The Buddha suggested that resistance to the natural process of change is a cause of unhappiness. Forcing change to happen can be equally problematic. Change is evolution. What I mean by change is a change in values and perspectives, rather than simply a change in outward circumstances.
Change means adaptation. It is the power to respond in new ways, to always re-evaluate. To be open - always. To listen, even when we are afraid.
As a teacher and a facilitator of change, if I am to help others change their lives, I must also know that some people will be impatient, while others will be left behind. Some will be disinterested, or even take the invitation to re-evaluate their assumptions and habits as a personal affront, others will embrace the challenge.
Leadership is very much about catalyzing appropriate change and then implementing it in an appropriate manner. You can’t make everyone happy all the time. To do so you would make you an enabler at best. It could make you complicit in preventing the best from emerging. The best emerges - in an individual, in a community, or in wherever context you work in - in its own time, catalyzed, in part, by what that person or community is willing to learn in the process.
I have noticed that the work towards personal change that I have facilitated for several years (Meditation and Mindfulness drawn from Buddhist traditions) has often been a way for people to feel better about things they have decided they can't change in themselves, rather than actually being a means of effecting genuine personal change.
I am aware that meditation practices that espouse change often do not really encourage people to change basic habits and perceptions. Is that sad or what? I have noticed that some practices actually anchor people into despair, dysfunction, and resistance to really questioning their ‘stuff’ and console them by encouraging them to believe that they are part of an elite community that understands things more deeply than other people.

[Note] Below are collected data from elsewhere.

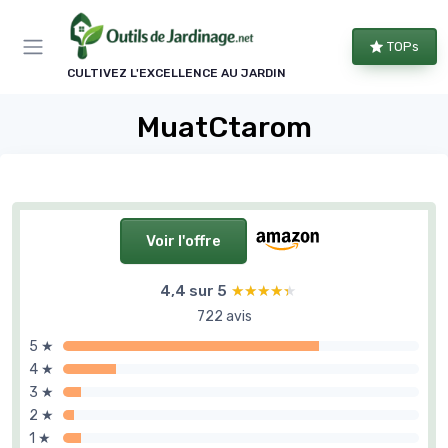
Panneau de gestion des cookies
TOPs
CULTIVEZ L'EXCELLENCE AU JARDIN
MuatCtarom
Voir l'offre
4,4 sur 5
★★★★★
★★★★★
722 avis
5 ★
4 ★
3 ★
2 ★
1 ★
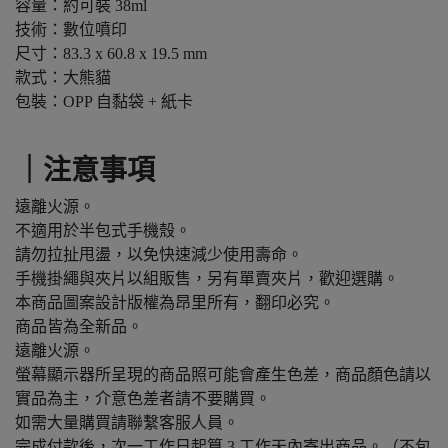
容量：約可裝 38ml
技術：數位噴印
尺寸：83.3 x 60.8 x 19.5 mm
款式：大熊貓
包裝：OPP 自黏袋 + 紙卡
｜注意事項
遠離火源。
不適用於半包式手機殼。
請勿拉扯甩盪，以免快速減少使用壽命。
手機掛繩與夾片以組販售，另有單賣夾片，歡迎選購。
本商品圖案設計版權為昂里所有，翻印必究。
商品皆為全新品。
遠離火源。
螢幕顯示器所呈現的商品照可能會產生色差，商品顏色請以
實品為主，介意色差者請不要購買。
如需大量購買請聯繫客服人員。
完成付款後，次一工作日起算 3 工作天內寄出商品。（不包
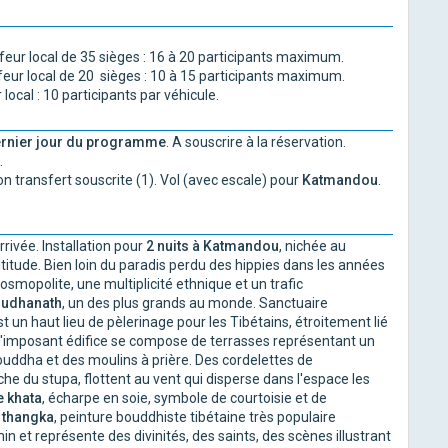
eur local de 35 sièges : 16 à 20 participants maximum.
eur local de 20 sièges : 10 à 15 participants maximum.
ocal : 10 participants par véhicule.
 dernier jour du programme
. A souscrire à la réservation.
.
on transfert souscrite (1). Vol (avec escale) pour
Katmandou
.
rrivée. Installation pour
2 nuits à Katmandou
, nichée au
itude. Bien loin du paradis perdu des hippies dans les années
smopolite, une multiplicité ethnique et un trafic
oudhanath
, un des plus grands au monde. Sanctuaire
st un haut lieu de pèlerinage pour les Tibétains, étroitement lié
e l'imposant édifice se compose de terrasses représentant un
uddha et des moulins à prière. Des cordelettes de
he du stupa, flottent au vent qui disperse dans l'espace les
e khata
, écharpe en soie, symbole de courtoisie et de
 thangka
, peinture bouddhiste tibétaine très populaire
n et représente des divinités, des saints, des scènes illustrant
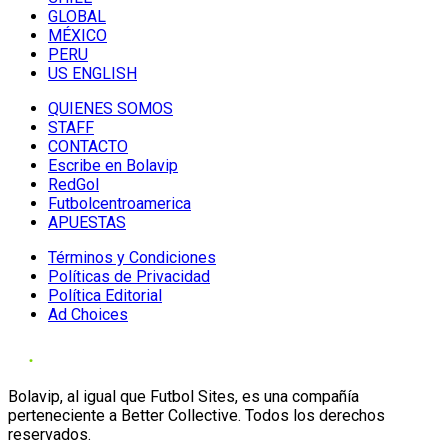
GLOBAL
MÉXICO
PERU
US ENGLISH
QUIENES SOMOS
STAFF
CONTACTO
Escribe en Bolavip
RedGol
Futbolcentroamerica
APUESTAS
Términos y Condiciones
Políticas de Privacidad
Política Editorial
Ad Choices
Bolavip, al igual que Futbol Sites, es una compañía
perteneciente a Better Collective. Todos los derechos
reservados.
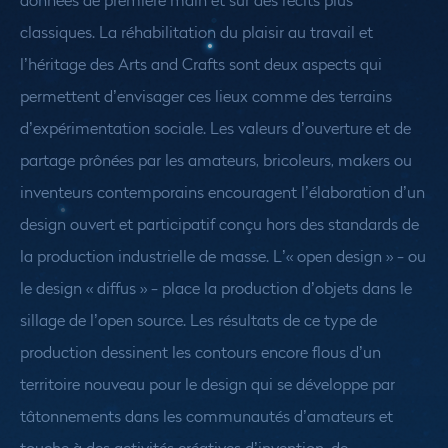
classiques.
La réhabilitation du plaisir au travail et
l’héritage des Arts and Crafts sont deux aspects qui
permettent d’envisager ces lieux comme des terrains
d’expérimentation sociale. Les valeurs d’ouverture et de
partage prônées par les amateurs, bricoleurs, makers ou
inventeurs contemporains encouragent l’élaboration d’un
design ouvert et participatif conçu hors des standards de
la production industrielle de masse. L’« open design » - ou
le design « diffus » - place la production d’objets dans le
sillage de l’open source. Les résultats de ce type de
production dessinent les contours encore flous d’un
territoire nouveau pour le design qui se développe par
tâtonnements dans les communautés d’amateurs et
touche à des activités créatives d’invention, de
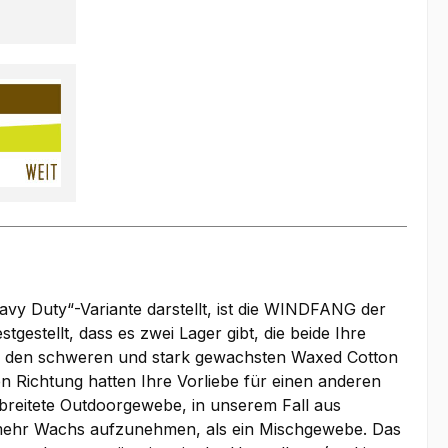
y Duty“-Variante darstellt, ist die WINDFANG der
estellt, dass es zwei Lager gibt, die beide Ihre
für den schweren und stark gewachsten Waxed Cotton
n Richtung hatten Ihre Vorliebe für einen anderen
rbreitete Outdoorgewebe, in unserem Fall aus
el mehr Wachs aufzunehmen, als ein Mischgewebe. Das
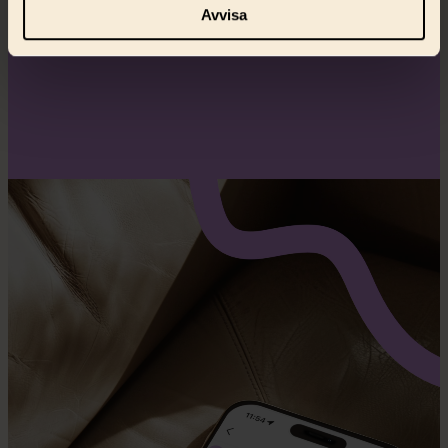
behandlas och ställ in dina preferenser i
detaljsektionen
.
Avvisa
Du kan ändra eller dra tillbaka ditt samtycke när som
helst från cookie-förklaringen.
Vi använder enhetsidentifierare för att anpassa innehåll,
annonser samt analysera vår trafik. Vi delar dessa
identifierare och information med våra
samarbetspartners.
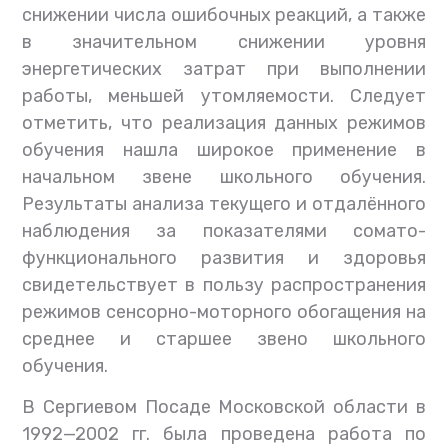
снижении числа ошибочных реакций, а также
в значительном снижении уровня
энергетических затрат при выполнении
работы, меньшей утомляемости. Следует
отметить, что реализация данных режимов
обучения нашла широкое применение в
начальном звене школьного обучения.
Результаты анализа текущего и отдалённого
наблюдения за показателями сомато-
функционального развития и здоровья
свидетельствует в пользу распространения
режимов сенсорно-моторного обогащения на
среднее и старшее звено школьного
обучения.
В Сергиевом Посаде Московской области в
1992—2002 гг. была проведена работа по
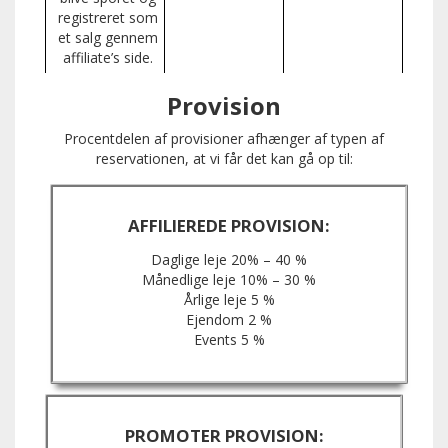
registreret som
et salg gennem
affiliate’s side.
Provision
Procentdelen af provisioner afhænger af typen af
reservationen, at vi får det kan gå op til:
AFFILIEREDE PROVISION:
Daglige leje 20% – 40 %
Månedlige leje 10% – 30 %
Årlige leje 5 %
Ejendom 2 %
Events 5 %
PROMOTER PROVISION:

It was that way with me too. There were times when I was stubbornly stuck. Am I a bad teacher and a bad student? Maybe. Though what I am describing is something I see in various chronic dysfunctional forms in Buddhist centers of different varieties (and in other 'spiritual' contexts too). It's a disease that infects religious thinking and institutions. Stasis. Denial. Dogmatism. Complacency. . .
But now I am excited about change. I am excited about person change that takes place outside of religious or political constructs (are they any different?) - dogmas, fixed systems, and rigid therapeutic modalities.
Therapy is ‘why’.
Buddhism is . . . . well, it's many things. Unfortunately it also can be,
'don't challenge authority'.
or 'practice more and harder and then you will understand'.
Although in essence it encourages us to 'keep asking questions, don’t take anything on faith.' In fact it's often 'don't question me'.
My own interest now is ‘how’ and ‘let’s do it!'
Now the combination of tools that I use to facilitate change, tools I have been given, over many years, adapted and honed, and which I continue to examine and refine and challenge are, if I say so myself, pretty exciting; and judging by the results I am getting from clients and students, pretty darn effective too!